** AIM OF THE EXERCISE **
Extract the complete listing and output it unchanged.
== == ==
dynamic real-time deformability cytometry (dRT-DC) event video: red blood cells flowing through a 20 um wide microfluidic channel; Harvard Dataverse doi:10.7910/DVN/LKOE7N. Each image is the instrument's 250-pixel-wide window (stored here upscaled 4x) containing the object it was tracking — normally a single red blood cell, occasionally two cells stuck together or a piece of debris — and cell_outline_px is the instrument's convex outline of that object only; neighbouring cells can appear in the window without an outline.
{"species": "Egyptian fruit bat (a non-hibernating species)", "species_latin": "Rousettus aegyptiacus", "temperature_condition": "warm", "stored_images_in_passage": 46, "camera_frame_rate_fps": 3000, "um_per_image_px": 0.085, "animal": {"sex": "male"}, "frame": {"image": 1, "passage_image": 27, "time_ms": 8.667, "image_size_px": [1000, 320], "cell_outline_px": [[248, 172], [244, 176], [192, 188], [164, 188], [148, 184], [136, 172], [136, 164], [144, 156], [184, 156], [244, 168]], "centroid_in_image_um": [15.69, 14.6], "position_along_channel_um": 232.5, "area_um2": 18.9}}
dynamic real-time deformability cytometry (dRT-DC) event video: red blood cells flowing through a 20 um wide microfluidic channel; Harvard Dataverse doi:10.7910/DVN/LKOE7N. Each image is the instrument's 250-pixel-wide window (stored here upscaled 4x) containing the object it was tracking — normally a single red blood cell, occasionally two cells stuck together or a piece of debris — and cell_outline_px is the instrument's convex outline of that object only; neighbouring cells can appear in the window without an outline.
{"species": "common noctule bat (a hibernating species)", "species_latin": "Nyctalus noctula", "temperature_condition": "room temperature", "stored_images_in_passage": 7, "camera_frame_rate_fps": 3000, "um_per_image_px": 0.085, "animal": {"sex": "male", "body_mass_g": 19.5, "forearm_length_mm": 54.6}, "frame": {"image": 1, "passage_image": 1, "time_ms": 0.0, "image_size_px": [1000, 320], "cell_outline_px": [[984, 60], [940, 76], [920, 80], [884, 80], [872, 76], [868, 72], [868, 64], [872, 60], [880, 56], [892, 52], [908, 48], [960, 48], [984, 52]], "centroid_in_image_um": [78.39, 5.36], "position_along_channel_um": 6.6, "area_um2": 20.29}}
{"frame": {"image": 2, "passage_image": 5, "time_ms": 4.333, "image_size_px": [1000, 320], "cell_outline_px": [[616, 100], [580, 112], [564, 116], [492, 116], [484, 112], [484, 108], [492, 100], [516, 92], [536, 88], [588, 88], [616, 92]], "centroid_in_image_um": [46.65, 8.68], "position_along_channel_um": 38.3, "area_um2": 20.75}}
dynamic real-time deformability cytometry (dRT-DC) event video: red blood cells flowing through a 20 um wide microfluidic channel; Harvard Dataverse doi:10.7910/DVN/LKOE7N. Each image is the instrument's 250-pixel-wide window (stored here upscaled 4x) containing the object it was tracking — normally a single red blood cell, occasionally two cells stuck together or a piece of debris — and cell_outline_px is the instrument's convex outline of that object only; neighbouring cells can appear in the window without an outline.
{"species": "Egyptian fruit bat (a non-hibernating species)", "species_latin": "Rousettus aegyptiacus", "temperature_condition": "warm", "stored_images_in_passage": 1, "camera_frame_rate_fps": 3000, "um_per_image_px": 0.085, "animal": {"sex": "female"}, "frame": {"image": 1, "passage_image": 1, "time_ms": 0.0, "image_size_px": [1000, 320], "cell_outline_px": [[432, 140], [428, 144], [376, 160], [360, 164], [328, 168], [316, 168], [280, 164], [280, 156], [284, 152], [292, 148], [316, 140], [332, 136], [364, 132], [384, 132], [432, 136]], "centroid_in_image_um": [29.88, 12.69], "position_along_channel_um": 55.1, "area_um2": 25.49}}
== == ==
** SOLUTION BELOW **
dynamic real-time deformability cytometry (dRT-DC) event video: red blood cells flowing through a 20 um wide microfluidic channel; Harvard Dataverse doi:10.7910/DVN/LKOE7N. Each image is the instrument's 250-pixel-wide window (stored here upscaled 4x) containing the object it was tracking — normally a single red blood cell, occasionally two cells stuck together or a piece of debris — and cell_outline_px is the instrument's convex outline of that object only; neighbouring cells can appear in the window without an outline.
{"species": "Egyptian fruit bat (a non-hibernating species)", "species_latin": "Rousettus aegyptiacus", "temperature_condition": "warm", "stored_images_in_passage": 46, "camera_frame_rate_fps": 3000, "um_per_image_px": 0.085, "animal": {"sex": "male"}, "frame": {"image": 1, "passage_image": 27, "time_ms": 8.667, "image_size_px": [1000, 320], "cell_outline_px": [[248, 172], [244, 176], [192, 188], [164, 188], [148, 184], [136, 172], [136, 164], [144, 156], [184, 156], [244, 168]], "centroid_in_image_um": [15.69, 14.6], "position_along_channel_um": 232.5, "area_um2": 18.9}}
dynamic real-time deformability cytometry (dRT-DC) event video: red blood cells flowing through a 20 um wide microfluidic channel; Harvard Dataverse doi:10.7910/DVN/LKOE7N. Each image is the instrument's 250-pixel-wide window (stored here upscaled 4x) containing the object it was tracking — normally a single red blood cell, occasionally two cells stuck together or a piece of debris — and cell_outline_px is the instrument's convex outline of that object only; neighbouring cells can appear in the window without an outline.
{"species": "common noctule bat (a hibernating species)", "species_latin": "Nyctalus noctula", "temperature_condition": "room temperature", "stored_images_in_passage": 7, "camera_frame_rate_fps": 3000, "um_per_image_px": 0.085, "animal": {"sex": "male", "body_mass_g": 19.5, "forearm_length_mm": 54.6}, "frame": {"image": 1, "passage_image": 1, "time_ms": 0.0, "image_size_px": [1000, 320], "cell_outline_px": [[984, 60], [940, 76], [920, 80], [884, 80], [872, 76], [868, 72], [868, 64], [872, 60], [880, 56], [892, 52], [908, 48], [960, 48], [984, 52]], "centroid_in_image_um": [78.39, 5.36], "position_along_channel_um": 6.6, "area_um2": 20.29}}
{"frame": {"image": 2, "passage_image": 5, "time_ms": 4.333, "image_size_px": [1000, 320], "cell_outline_px": [[616, 100], [580, 112], [564, 116], [492, 116], [484, 112], [484, 108], [492, 100], [516, 92], [536, 88], [588, 88], [616, 92]], "centroid_in_image_um": [46.65, 8.68], "position_along_channel_um": 38.3, "area_um2": 20.75}}
dynamic real-time deformability cytometry (dRT-DC) event video: red blood cells flowing through a 20 um wide microfluidic channel; Harvard Dataverse doi:10.7910/DVN/LKOE7N. Each image is the instrument's 250-pixel-wide window (stored here upscaled 4x) containing the object it was tracking — normally a single red blood cell, occasionally two cells stuck together or a piece of debris — and cell_outline_px is the instrument's convex outline of that object only; neighbouring cells can appear in the window without an outline.
{"species": "Egyptian fruit bat (a non-hibernating species)", "species_latin": "Rousettus aegyptiacus", "temperature_condition": "warm", "stored_images_in_passage": 1, "camera_frame_rate_fps": 3000, "um_per_image_px": 0.085, "animal": {"sex": "female"}, "frame": {"image": 1, "passage_image": 1, "time_ms": 0.0, "image_size_px": [1000, 320], "cell_outline_px": [[432, 140], [428, 144], [376, 160], [360, 164], [328, 168], [316, 168], [280, 164], [280, 156], [284, 152], [292, 148], [316, 140], [332, 136], [364, 132], [384, 132], [432, 136]], "centroid_in_image_um": [29.88, 12.69], "position_along_channel_um": 55.1, "area_um2": 25.49}}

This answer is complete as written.